Records contained in a dataset:
::::::::
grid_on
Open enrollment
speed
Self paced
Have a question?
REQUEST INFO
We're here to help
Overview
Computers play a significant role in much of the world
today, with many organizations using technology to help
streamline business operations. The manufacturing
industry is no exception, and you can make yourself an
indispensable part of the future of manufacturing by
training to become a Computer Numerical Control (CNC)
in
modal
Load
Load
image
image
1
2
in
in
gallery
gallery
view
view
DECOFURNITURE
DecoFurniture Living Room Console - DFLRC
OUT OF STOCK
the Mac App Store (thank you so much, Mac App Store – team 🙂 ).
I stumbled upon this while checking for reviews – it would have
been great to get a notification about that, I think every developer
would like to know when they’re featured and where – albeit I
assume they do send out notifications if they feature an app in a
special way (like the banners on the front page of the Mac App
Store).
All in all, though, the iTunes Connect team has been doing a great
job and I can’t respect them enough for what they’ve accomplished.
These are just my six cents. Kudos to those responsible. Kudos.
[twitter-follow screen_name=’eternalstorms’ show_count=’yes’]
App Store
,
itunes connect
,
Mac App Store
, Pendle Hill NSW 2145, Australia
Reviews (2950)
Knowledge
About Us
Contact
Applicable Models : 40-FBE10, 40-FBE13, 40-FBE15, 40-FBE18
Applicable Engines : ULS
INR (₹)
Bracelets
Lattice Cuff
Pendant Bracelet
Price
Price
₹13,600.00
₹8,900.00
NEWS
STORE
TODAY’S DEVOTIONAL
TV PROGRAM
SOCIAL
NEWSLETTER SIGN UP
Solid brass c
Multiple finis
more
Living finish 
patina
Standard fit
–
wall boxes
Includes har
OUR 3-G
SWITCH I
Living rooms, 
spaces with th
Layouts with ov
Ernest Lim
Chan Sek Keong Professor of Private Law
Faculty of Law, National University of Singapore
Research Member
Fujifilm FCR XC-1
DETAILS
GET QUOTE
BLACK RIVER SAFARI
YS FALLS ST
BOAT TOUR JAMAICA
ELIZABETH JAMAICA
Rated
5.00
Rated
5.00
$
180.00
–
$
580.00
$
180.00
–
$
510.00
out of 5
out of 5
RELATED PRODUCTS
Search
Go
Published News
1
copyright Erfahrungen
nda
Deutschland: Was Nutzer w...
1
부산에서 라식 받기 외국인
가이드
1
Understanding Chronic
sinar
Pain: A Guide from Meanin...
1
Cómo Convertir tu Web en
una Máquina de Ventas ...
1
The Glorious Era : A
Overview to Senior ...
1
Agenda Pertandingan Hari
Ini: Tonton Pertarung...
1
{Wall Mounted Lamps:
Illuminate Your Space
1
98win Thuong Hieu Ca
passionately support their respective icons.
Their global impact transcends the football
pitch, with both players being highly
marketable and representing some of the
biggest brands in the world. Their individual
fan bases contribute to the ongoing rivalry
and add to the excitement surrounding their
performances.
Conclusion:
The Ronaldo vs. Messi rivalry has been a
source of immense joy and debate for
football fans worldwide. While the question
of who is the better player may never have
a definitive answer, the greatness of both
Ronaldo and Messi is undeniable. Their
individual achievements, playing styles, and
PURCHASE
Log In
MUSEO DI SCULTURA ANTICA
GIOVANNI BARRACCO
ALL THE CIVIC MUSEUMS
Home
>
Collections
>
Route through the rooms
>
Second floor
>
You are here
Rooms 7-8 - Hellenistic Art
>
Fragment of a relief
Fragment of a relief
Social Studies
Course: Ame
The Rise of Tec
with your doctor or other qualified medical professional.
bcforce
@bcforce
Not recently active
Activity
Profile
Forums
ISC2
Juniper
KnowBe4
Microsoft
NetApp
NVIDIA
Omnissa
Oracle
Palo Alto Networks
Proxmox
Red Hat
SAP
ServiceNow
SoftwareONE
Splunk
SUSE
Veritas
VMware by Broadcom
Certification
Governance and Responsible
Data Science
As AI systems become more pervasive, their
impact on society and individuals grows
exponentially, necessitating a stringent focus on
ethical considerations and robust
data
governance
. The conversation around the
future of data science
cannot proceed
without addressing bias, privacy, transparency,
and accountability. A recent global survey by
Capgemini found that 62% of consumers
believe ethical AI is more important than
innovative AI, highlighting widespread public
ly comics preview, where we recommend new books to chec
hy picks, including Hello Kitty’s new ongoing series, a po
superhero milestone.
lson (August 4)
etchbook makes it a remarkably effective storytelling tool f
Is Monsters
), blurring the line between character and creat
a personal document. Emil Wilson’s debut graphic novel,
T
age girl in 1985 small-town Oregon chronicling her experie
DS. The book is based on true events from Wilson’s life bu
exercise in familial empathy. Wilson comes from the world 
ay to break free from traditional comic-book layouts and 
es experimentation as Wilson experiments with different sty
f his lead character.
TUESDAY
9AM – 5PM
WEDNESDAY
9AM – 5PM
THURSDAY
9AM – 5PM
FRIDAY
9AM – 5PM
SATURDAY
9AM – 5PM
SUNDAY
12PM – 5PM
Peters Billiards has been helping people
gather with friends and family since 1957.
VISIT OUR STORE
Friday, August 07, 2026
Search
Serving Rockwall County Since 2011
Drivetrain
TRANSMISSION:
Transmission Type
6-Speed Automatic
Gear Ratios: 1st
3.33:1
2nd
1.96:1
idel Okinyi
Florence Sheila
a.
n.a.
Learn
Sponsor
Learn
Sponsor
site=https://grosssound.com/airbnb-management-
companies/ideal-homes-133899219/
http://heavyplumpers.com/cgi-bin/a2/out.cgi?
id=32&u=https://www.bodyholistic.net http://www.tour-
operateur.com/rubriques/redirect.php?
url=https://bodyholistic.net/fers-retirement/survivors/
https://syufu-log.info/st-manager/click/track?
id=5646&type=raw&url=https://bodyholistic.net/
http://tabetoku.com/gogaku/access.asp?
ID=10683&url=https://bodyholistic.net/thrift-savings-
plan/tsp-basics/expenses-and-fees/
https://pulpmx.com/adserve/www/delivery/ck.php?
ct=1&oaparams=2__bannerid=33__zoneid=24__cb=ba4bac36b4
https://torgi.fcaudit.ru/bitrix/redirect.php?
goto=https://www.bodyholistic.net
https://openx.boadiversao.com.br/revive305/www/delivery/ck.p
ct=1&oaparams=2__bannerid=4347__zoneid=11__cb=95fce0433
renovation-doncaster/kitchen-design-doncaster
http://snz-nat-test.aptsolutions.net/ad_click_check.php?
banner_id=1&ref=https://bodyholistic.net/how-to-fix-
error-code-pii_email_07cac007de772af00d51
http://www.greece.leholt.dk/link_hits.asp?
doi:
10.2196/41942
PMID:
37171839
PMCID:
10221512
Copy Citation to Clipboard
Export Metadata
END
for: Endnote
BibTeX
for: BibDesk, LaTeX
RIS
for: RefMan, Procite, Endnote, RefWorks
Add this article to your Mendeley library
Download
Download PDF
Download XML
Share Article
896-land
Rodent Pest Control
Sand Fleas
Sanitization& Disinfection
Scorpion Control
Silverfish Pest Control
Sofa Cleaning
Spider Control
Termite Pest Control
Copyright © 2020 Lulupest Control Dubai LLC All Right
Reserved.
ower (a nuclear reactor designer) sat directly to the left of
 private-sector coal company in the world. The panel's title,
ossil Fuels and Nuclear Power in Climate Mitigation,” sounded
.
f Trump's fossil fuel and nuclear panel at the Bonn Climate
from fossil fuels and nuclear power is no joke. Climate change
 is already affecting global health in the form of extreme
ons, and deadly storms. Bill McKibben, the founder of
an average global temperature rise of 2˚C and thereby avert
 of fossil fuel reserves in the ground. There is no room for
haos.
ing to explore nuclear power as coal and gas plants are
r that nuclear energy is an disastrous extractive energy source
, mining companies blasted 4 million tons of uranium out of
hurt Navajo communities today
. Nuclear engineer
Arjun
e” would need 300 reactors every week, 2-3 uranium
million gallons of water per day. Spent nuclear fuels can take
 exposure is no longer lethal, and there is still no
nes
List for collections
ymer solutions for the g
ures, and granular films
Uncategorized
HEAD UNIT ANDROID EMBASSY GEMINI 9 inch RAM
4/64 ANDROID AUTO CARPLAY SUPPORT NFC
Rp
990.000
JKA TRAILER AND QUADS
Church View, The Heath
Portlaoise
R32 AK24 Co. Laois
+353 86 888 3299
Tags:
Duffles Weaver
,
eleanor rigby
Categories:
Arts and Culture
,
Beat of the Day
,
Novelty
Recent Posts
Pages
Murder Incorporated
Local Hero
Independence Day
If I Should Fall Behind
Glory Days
::::::::
Task directions: Copy out every line in the entries above that contains the word "become".

Answer for the task:
training to become a Computer Numerical Control (CNC)
As AI systems become more pervasive, their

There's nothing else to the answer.